National Post

Time for athletes’ family members to log off and enjoy the show

- Candace buckner in Washington

Nikola Jokic has brothers. Even casual fans who don’t follow the league closely in November now know for certain that the reigning NBA Most Valuable Player has two older brothers. They know this because his brothers woke up feeling particular­ly dangerous Tuesday morning and created a Twitter account for the sole purpose of making their presence known.

You see, their baby brother, who plays for the Denver Nuggets, and Miami Heat enforcer Markieff Morris got into a bit of a fracas at the end of their game Monday night. It started when Morris extended a forearm into Jokic’s ribs. A dirty play. Jokic retaliated by shoving Morris in the back, hard. An even dirtier play.

This back-and-forth of who can throw the most egregious cheap shot should’ve ended there on the Ball Arena floor in Denver, and also inside the NBA league office, where Jokic was issued a one-game suspension and Morris was fined US$50,000.

But lucky for us, both Jokic and Morris have brothers.

++++++++

**Your instructions**
Quote the article on athletes' family members word for word, starting at the words "Time for athletes’" and stopping after the words "their presence known.".

++++++++

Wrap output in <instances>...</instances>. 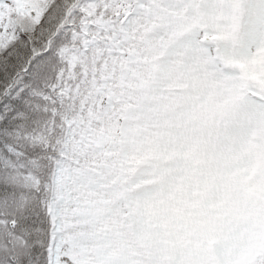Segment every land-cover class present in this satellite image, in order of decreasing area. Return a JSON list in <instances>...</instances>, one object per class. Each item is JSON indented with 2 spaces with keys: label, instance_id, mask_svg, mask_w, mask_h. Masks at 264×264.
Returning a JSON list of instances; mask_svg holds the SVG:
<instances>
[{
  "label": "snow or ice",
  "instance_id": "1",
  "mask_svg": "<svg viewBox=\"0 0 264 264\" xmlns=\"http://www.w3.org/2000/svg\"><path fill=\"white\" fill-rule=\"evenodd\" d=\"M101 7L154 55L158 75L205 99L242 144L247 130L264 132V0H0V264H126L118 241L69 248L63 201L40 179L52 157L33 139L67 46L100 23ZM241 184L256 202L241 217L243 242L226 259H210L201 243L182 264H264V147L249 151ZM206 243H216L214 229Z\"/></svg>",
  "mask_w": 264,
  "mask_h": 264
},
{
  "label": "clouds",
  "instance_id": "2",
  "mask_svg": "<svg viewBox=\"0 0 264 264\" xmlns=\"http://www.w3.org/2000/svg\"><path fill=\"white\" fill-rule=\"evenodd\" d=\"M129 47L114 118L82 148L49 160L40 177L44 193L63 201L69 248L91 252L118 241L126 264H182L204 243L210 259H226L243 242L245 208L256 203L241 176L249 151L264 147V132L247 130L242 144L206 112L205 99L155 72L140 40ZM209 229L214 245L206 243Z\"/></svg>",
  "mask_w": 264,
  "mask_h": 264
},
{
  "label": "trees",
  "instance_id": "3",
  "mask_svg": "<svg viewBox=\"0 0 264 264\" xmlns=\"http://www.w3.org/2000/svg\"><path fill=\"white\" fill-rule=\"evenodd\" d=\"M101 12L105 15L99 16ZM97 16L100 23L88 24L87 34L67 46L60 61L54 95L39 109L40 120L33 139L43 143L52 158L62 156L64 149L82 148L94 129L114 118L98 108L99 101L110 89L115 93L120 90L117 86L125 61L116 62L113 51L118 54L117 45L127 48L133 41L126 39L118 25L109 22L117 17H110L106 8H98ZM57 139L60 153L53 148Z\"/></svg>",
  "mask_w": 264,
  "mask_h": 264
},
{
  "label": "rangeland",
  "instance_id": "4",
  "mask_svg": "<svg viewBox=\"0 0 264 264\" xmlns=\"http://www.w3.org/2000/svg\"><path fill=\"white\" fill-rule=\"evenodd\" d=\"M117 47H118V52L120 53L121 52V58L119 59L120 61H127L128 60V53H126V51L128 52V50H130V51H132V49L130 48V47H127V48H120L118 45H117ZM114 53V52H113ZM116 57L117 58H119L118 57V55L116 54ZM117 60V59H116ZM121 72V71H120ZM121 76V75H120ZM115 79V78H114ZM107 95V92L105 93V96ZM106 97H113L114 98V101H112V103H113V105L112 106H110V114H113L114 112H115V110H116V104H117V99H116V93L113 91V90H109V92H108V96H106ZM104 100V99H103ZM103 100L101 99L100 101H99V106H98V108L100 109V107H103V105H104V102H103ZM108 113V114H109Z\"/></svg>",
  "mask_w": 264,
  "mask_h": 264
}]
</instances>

++++++++

**Answer to the exercise**
Time for athletes’ family members to log off and enjoy the show

- Candace buckner in Washington

Nikola Jokic has brothers. Even casual fans who don’t follow the league closely in November now know for certain that the reigning NBA Most Valuable Player has two older brothers. They know this because his brothers woke up feeling particular­ly dangerous Tuesday morning and created a Twitter account for the sole purpose of making their presence known.